A report in last month’s New Scientist also suggests that inflammation may interfere with normal brain development in autistic children. But it ends with this warning from Matthew Belmonte, senior research associate at the Autism Research Centre at the University of Cambridge in the UK.
“Until we know exactly what it is that causes the abnormal development of grey matter we cannot develop drug treatments.”
The final study is even more alarming. NIMH is proposing to chelate autistic children to see if it works!
NIMH will conduct a controlled study to test the efficacy and safety of chelation for children with autism spectrum disorders. However, the chelation also can remove essential mineral nutrients, such as calcium, iron, and zinc.
“Because chelation therapy is not specific for mercury alone, it is important to conduct a systematic, controlled trial to determine whether or not chelation therapy is beneficial or potentially harmful to children with autism,” says Susan Swedo, M.D., who leads the branch on pediatric behavioral research in the NIMH Division of Intramural Research Programs, where the autism studies are being conducted.
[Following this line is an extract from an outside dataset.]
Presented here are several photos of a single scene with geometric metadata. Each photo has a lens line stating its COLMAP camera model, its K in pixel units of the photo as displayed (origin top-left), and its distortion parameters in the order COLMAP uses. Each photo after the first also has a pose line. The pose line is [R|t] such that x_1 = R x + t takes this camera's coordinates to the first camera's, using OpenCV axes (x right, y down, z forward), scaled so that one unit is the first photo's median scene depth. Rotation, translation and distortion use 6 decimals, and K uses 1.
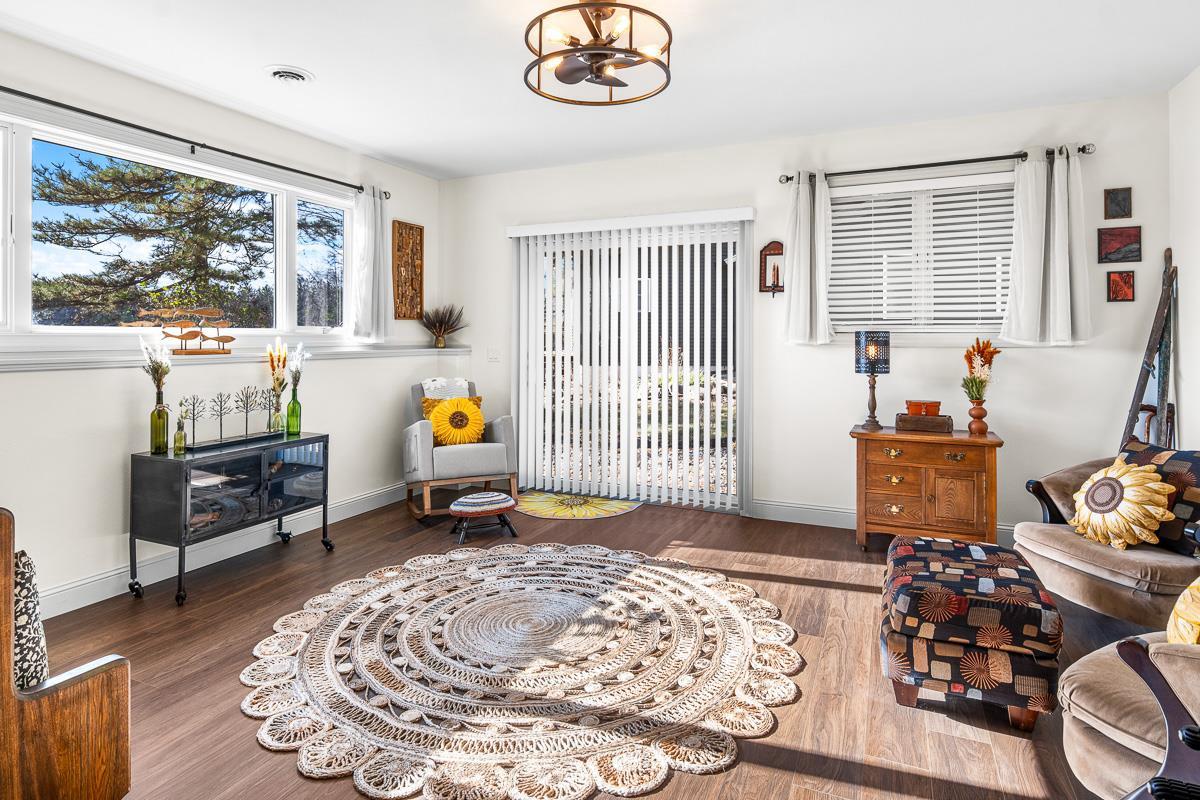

Are NIMH studying autistic children or experimenting on them? I have written to the NIMH press office as follows.
Dear Karin Lee
I am writing in relation to the following item from your recent press release.
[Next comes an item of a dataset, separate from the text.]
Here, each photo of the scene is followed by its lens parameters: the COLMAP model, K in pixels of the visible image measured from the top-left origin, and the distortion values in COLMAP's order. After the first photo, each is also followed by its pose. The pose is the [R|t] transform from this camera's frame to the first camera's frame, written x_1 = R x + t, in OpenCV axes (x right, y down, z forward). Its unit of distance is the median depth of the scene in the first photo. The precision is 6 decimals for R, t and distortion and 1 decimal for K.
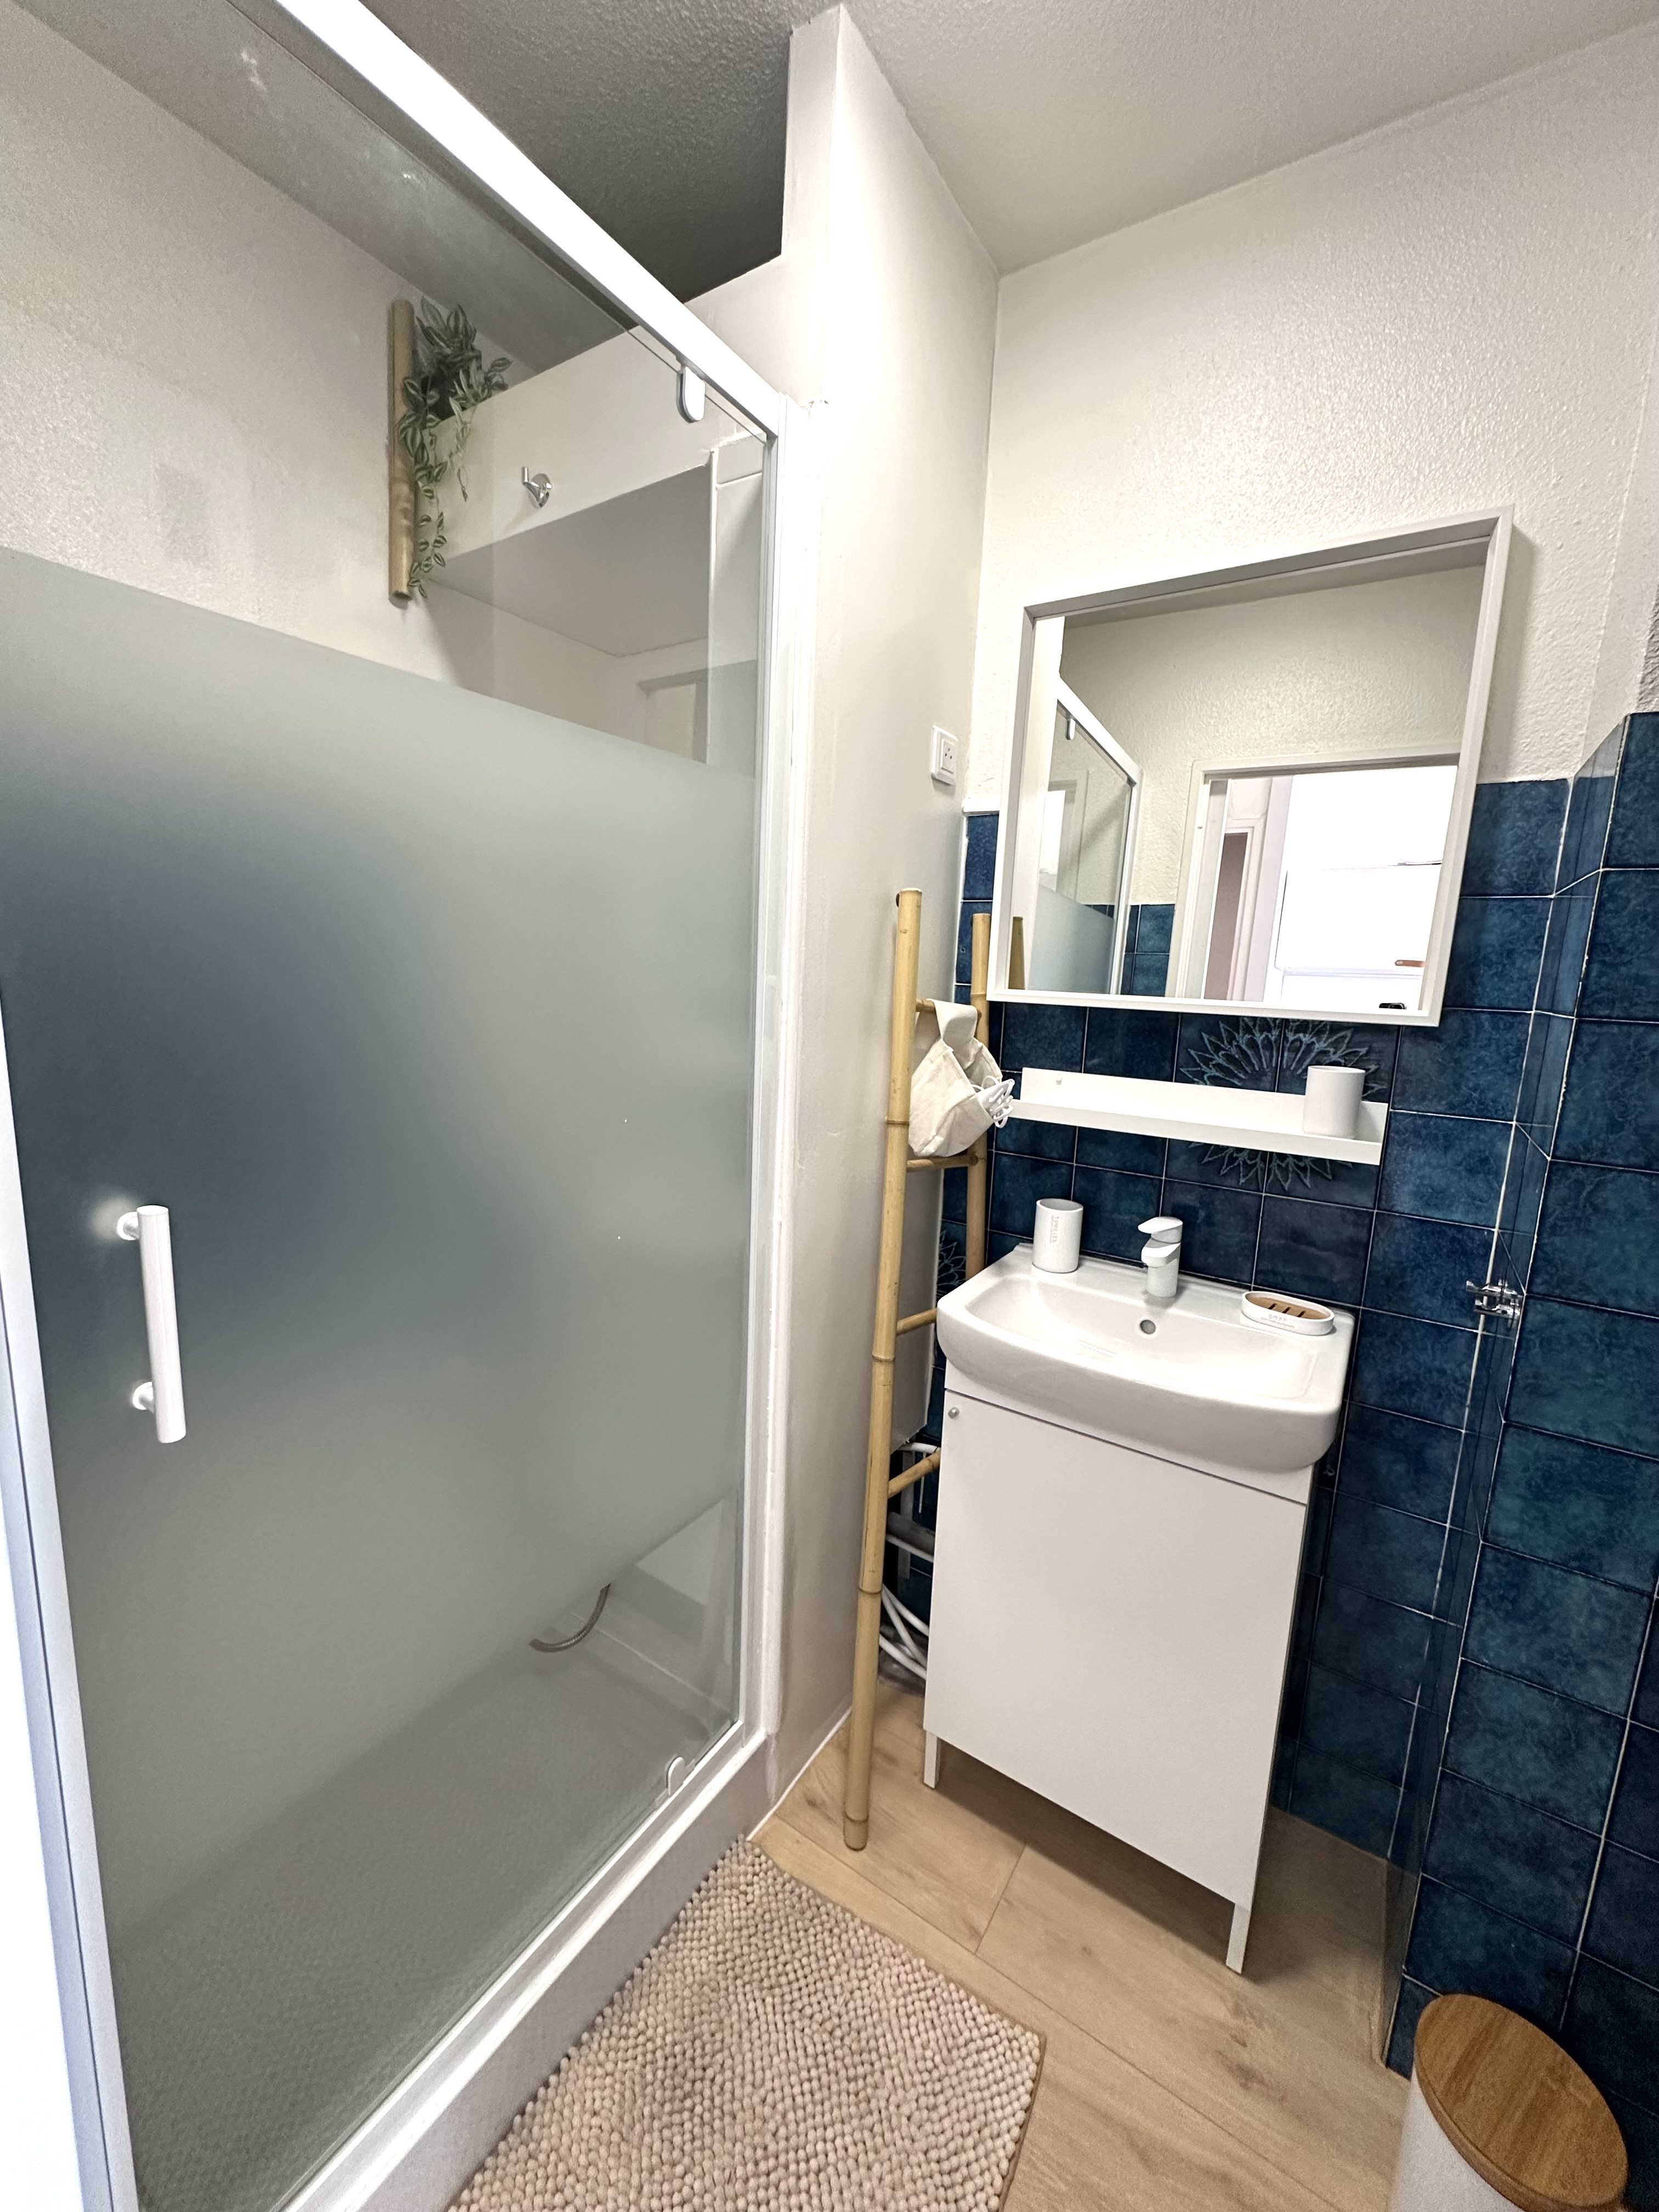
lens RADIAL K [[880.3, 0, 822.2], [0, 880.3, 1107.6], [0, 0, 1]] dist [0.000300, 0.000214]
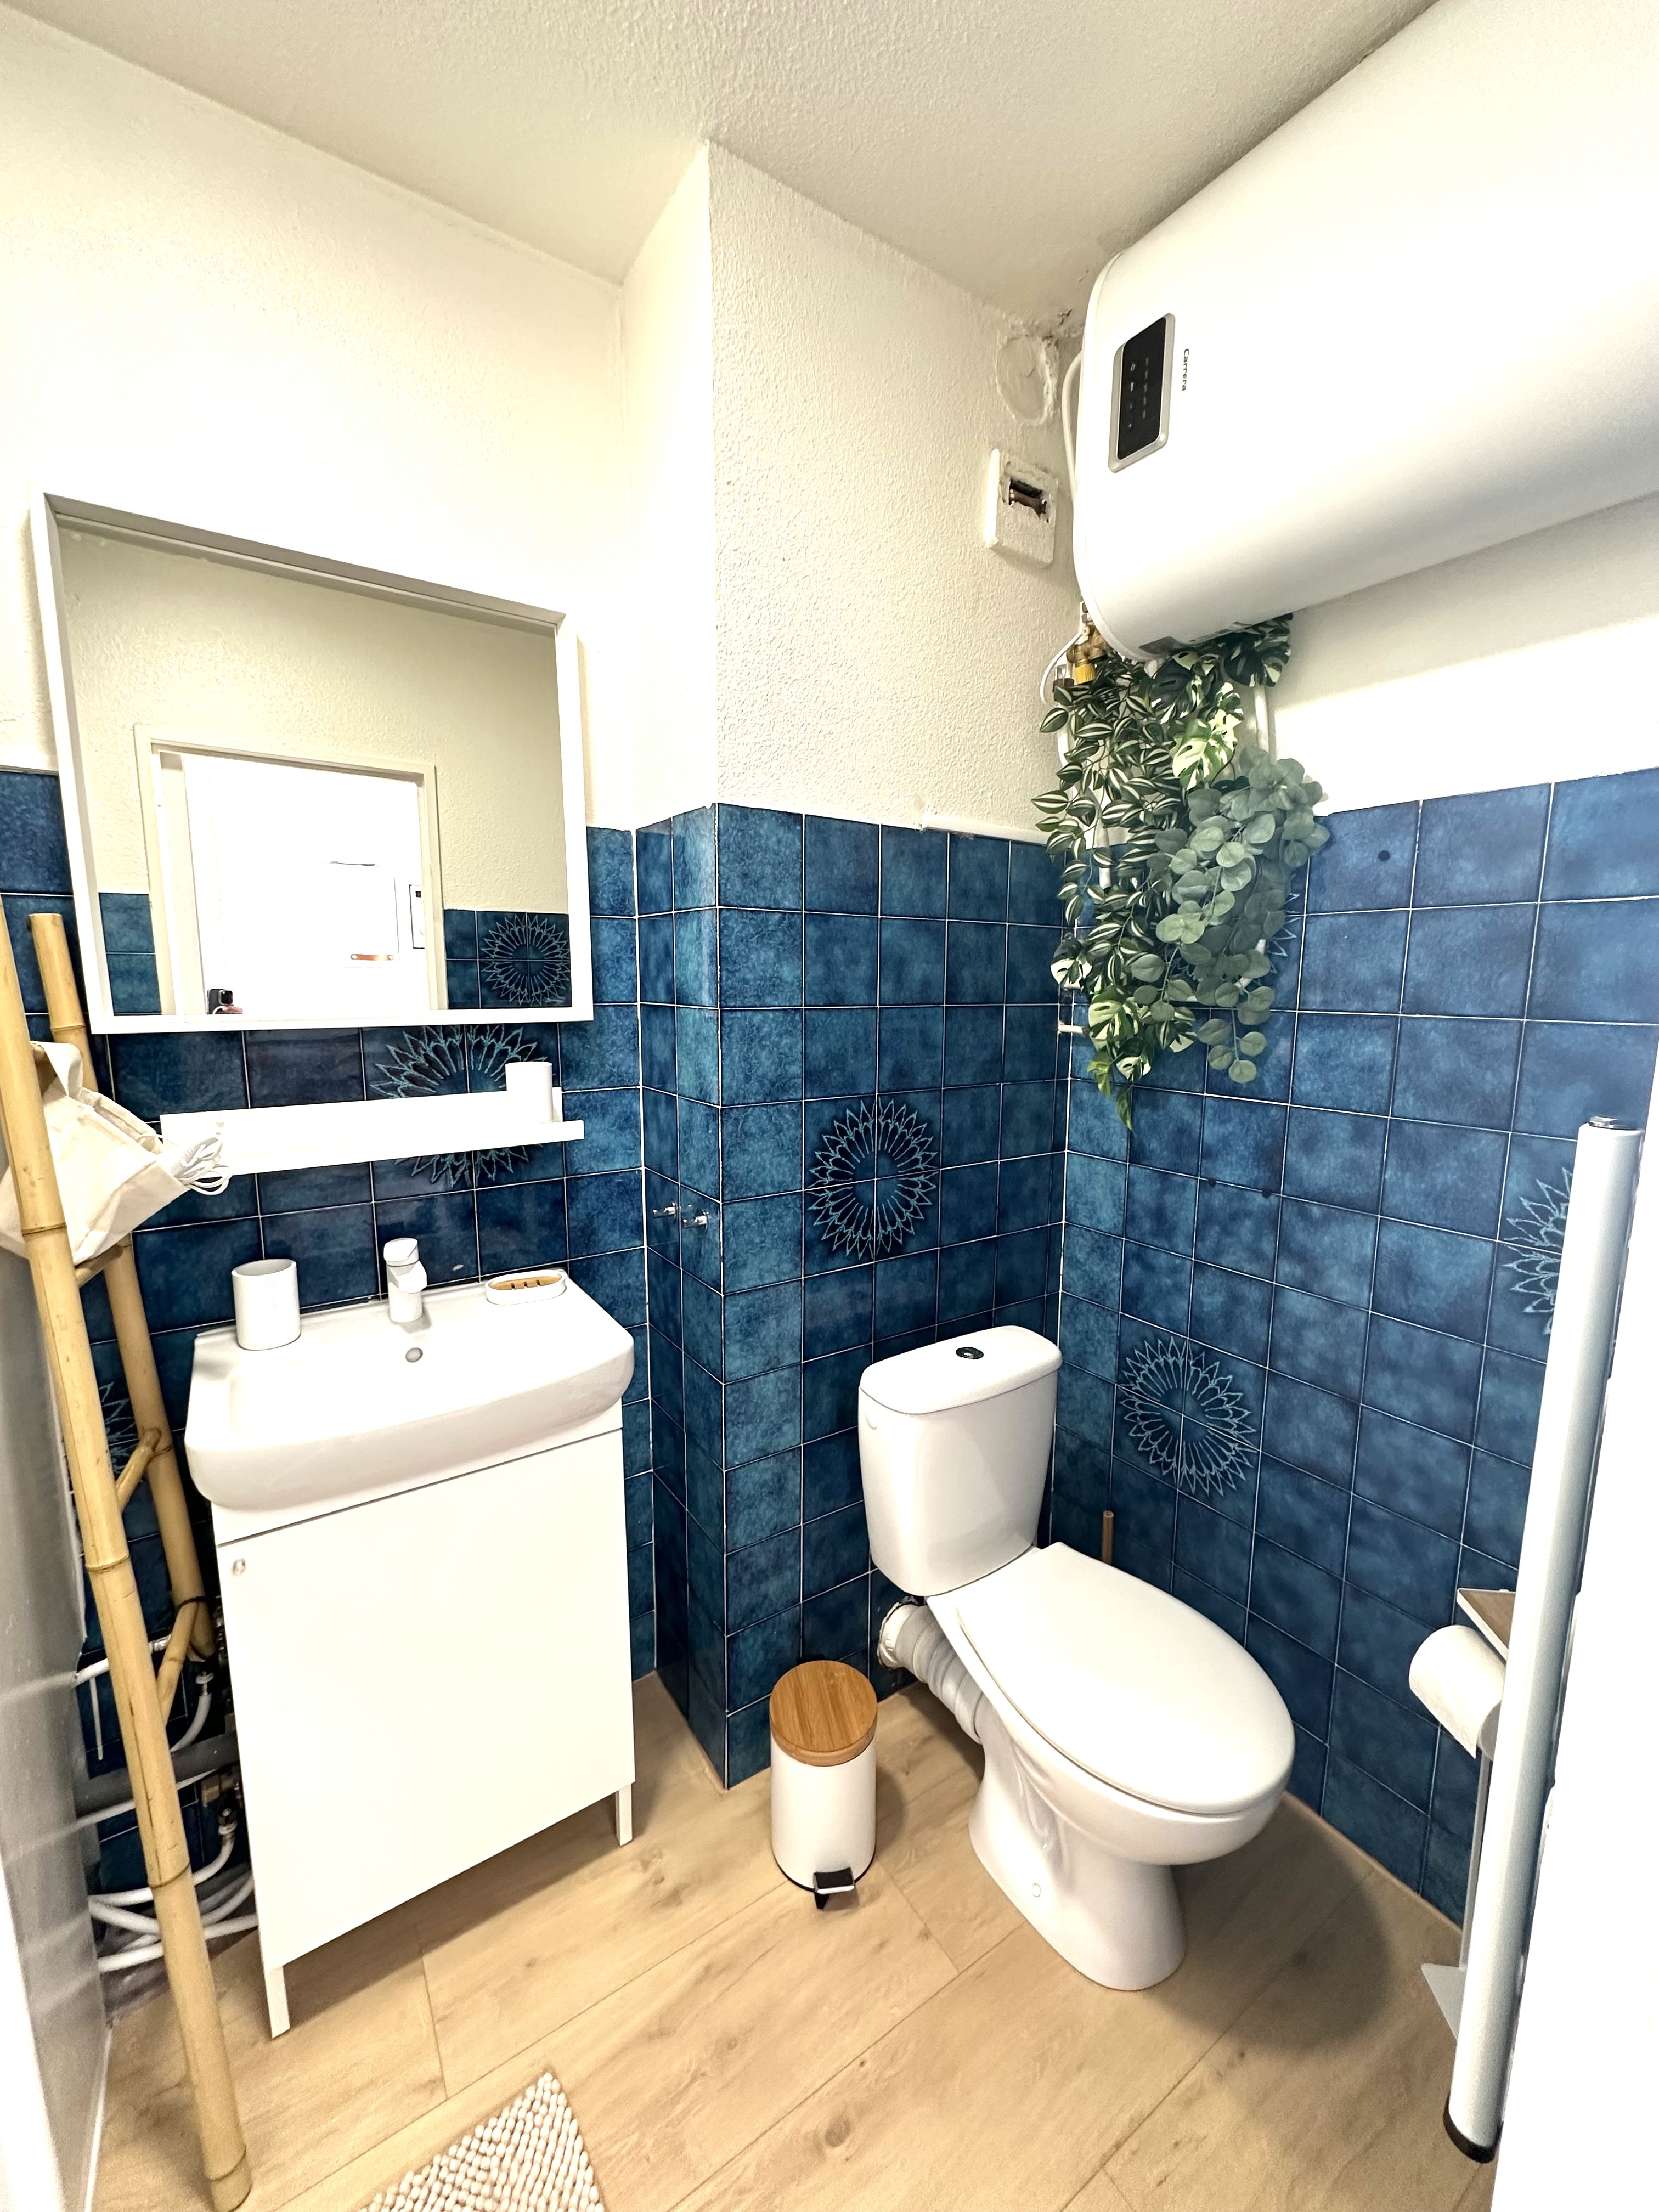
lens RADIAL K [[880.3, 0, 824.7], [0, 880.3, 1109.7], [0, 0, 1]] dist [0.000300, 0.000214]
pose [[0.391612, -0.177798, 0.902789, -0.297133], [0.159443, 0.979423, 0.123727, -0.065044], [-0.906211, 0.095491, 0.411903, 0.188798]]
“The third study seeks to address the widespread but unproven theory that autism may be treated successfully by chelation therapy, which seeks to remove heavy metals from the blood. Chelation is more commonly used to treat lead toxicity, but currently, many families seek the treatment to try to remove mercury and other metals from their autistic children’s blood. This practice is based on the belief that many cases of autism were caused by exposure to thimerosol, a mercury-based preservative previously used in childhood vaccines.”
I have a number of questions.
- Can you point me to any published research that demonstrates that autistic children do have elevated levels of heavy metals in their blood?
- How do you propose to recruit children to take part in the study?
- Will children who have already undergone chelation be eligible to take part in the study?
- Will you be testing children following an existing treatment protocol, e.g. one authorized by DAN! or will you be administering your own?
- How will you control for potential confounds from other biomedical interventions that are often carried on in parallel by parents who support chelation?
I do hope you can help me with these questions and thank you for your time and cooperation in this matter.
I will keep people informed of their response.